→ **Stored data**:

>>>

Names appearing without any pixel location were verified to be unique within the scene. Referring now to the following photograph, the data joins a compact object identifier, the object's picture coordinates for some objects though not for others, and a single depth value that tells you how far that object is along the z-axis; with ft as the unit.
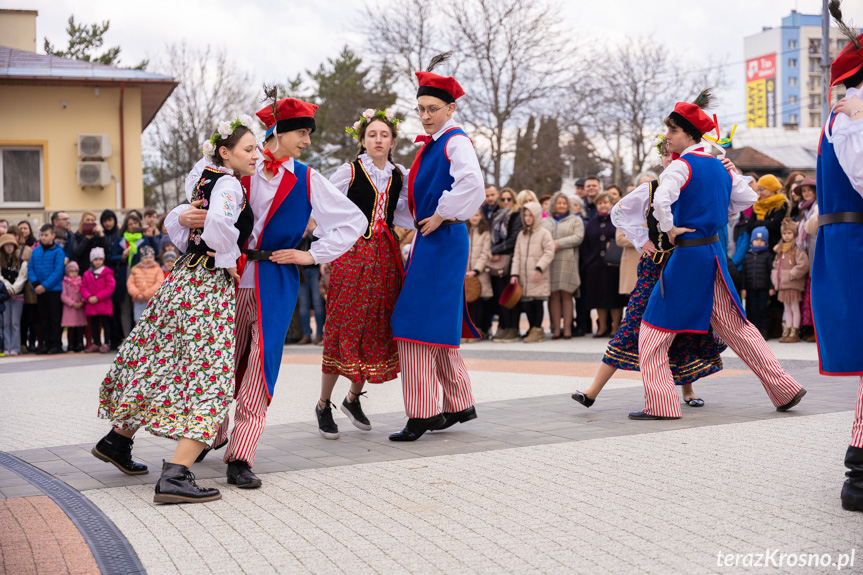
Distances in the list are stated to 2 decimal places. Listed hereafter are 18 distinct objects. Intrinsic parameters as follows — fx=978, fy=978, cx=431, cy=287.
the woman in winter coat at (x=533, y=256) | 45.21
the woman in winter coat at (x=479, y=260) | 47.50
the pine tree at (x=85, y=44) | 147.43
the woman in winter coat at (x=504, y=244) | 46.80
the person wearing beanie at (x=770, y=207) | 42.24
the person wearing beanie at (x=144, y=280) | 46.75
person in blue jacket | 48.49
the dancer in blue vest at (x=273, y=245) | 17.12
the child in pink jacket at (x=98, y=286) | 47.98
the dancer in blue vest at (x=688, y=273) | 22.38
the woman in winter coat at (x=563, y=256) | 46.03
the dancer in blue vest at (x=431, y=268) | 20.63
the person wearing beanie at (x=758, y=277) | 42.09
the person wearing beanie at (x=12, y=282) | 49.01
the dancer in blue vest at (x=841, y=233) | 14.48
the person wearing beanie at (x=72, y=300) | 48.55
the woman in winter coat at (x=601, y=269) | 44.86
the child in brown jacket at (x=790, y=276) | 40.11
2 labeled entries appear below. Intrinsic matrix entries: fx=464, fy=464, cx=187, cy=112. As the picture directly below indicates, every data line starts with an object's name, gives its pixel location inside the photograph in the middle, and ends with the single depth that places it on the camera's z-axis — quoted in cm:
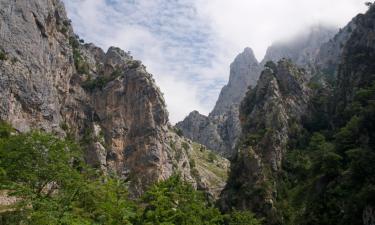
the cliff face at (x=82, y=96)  8940
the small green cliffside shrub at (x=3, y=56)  8538
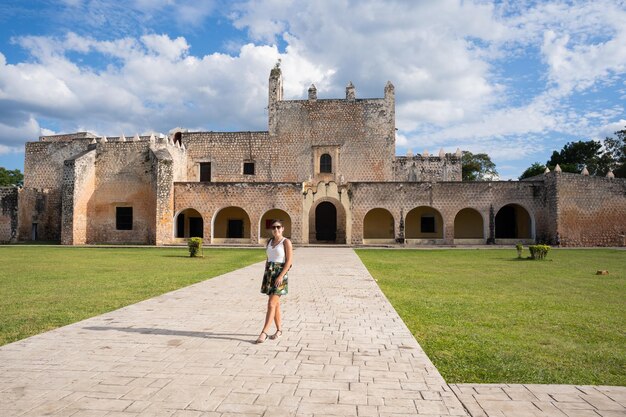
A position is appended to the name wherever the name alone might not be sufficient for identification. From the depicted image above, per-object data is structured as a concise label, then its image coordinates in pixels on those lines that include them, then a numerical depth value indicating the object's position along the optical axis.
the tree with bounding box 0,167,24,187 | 56.31
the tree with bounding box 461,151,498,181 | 51.09
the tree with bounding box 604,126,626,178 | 42.66
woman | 5.20
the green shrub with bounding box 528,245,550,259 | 16.64
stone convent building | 25.89
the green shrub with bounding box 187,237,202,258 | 17.36
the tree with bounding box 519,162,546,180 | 48.38
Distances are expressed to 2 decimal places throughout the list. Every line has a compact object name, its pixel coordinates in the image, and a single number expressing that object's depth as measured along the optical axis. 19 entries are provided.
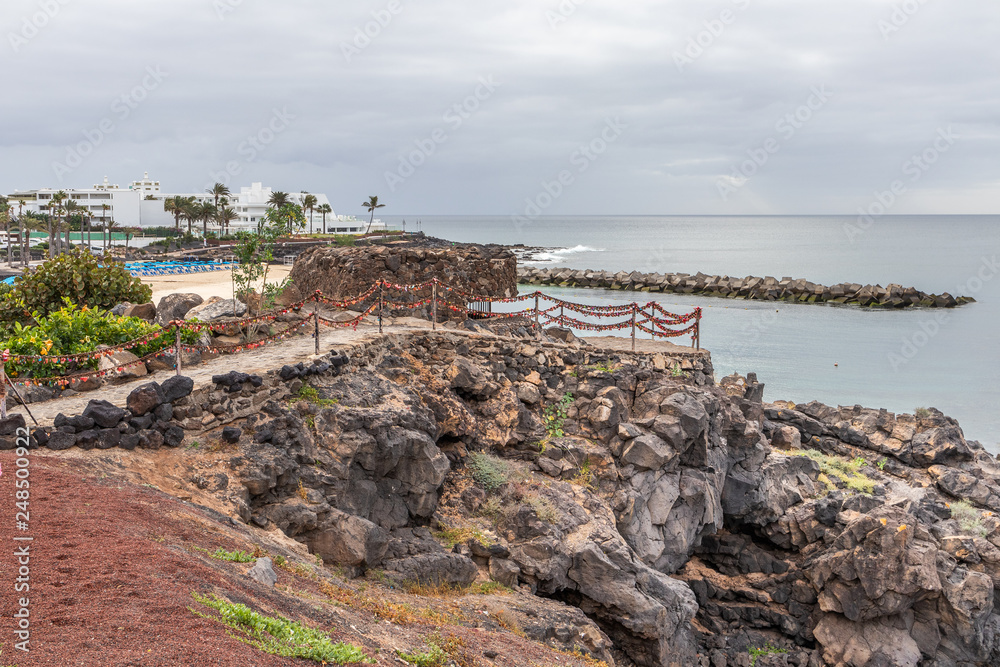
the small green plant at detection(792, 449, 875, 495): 20.38
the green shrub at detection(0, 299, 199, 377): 13.87
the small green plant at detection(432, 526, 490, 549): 13.62
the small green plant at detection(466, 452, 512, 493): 15.26
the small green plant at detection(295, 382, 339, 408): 13.36
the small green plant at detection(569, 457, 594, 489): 16.00
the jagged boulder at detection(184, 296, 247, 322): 18.41
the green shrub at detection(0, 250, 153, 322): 19.58
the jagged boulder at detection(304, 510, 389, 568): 11.34
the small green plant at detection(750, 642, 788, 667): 16.04
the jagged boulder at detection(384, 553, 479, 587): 11.84
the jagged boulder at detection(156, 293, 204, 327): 19.05
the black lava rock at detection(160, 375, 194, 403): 11.45
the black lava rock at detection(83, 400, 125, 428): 10.51
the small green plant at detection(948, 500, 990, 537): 18.69
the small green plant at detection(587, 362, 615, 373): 18.72
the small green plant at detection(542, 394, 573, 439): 17.25
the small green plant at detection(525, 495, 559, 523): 14.18
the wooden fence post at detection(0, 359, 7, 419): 9.92
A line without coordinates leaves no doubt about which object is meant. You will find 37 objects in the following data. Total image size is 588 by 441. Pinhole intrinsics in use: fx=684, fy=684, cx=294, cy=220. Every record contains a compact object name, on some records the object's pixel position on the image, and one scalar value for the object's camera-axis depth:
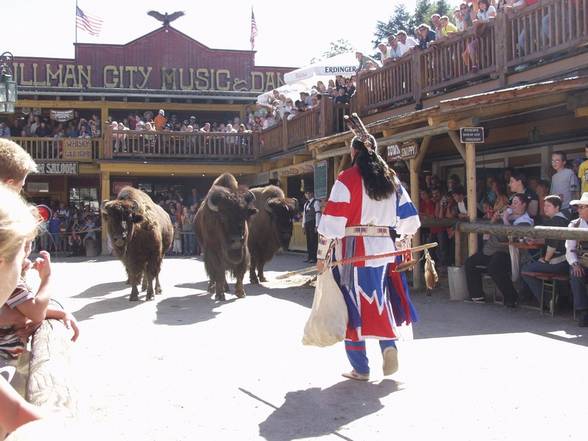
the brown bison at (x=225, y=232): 10.80
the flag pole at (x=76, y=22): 30.08
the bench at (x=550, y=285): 8.47
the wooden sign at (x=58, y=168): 26.32
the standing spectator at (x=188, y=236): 24.20
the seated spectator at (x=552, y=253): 8.52
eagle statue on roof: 32.28
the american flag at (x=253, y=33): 35.75
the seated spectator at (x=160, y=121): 26.02
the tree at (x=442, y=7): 53.28
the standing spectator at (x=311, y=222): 17.20
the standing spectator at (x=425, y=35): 13.80
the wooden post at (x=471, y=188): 10.08
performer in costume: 5.53
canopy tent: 21.06
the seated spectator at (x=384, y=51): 15.64
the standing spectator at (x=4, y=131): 27.25
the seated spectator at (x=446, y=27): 13.80
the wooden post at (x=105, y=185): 25.64
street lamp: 19.19
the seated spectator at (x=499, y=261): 9.29
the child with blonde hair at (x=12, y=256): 1.66
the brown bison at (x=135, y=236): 10.79
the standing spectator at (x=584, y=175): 9.05
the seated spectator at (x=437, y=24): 14.08
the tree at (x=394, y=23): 56.41
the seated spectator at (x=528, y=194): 9.66
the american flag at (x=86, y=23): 30.14
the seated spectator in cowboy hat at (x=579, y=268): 7.90
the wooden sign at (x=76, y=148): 26.66
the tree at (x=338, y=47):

<<<

Starting at the line in the records above that contains "eagle statue on roof: 32.28", output every line up to and including the last one, with nothing added.

eagle statue on roof: 32.28
the american flag at (x=253, y=33): 35.75
the seated spectator at (x=160, y=121): 26.02
the tree at (x=442, y=7): 53.28
the standing spectator at (x=311, y=222): 17.20
the standing spectator at (x=425, y=35): 13.80
the wooden post at (x=471, y=188): 10.08
performer in costume: 5.53
canopy tent: 21.06
the seated spectator at (x=384, y=51): 15.64
the standing spectator at (x=4, y=131): 27.25
the seated spectator at (x=446, y=27): 13.80
the wooden post at (x=105, y=185): 25.64
street lamp: 19.19
the seated spectator at (x=499, y=261): 9.29
the child with blonde hair at (x=12, y=256): 1.66
the brown bison at (x=135, y=236): 10.79
the standing spectator at (x=584, y=175): 9.05
the seated spectator at (x=437, y=24): 14.08
the tree at (x=394, y=23): 56.41
the seated spectator at (x=528, y=194): 9.66
the american flag at (x=86, y=23): 30.14
the seated spectator in cowboy hat at (x=579, y=268): 7.90
the wooden sign at (x=76, y=148): 26.66
the tree at (x=338, y=47):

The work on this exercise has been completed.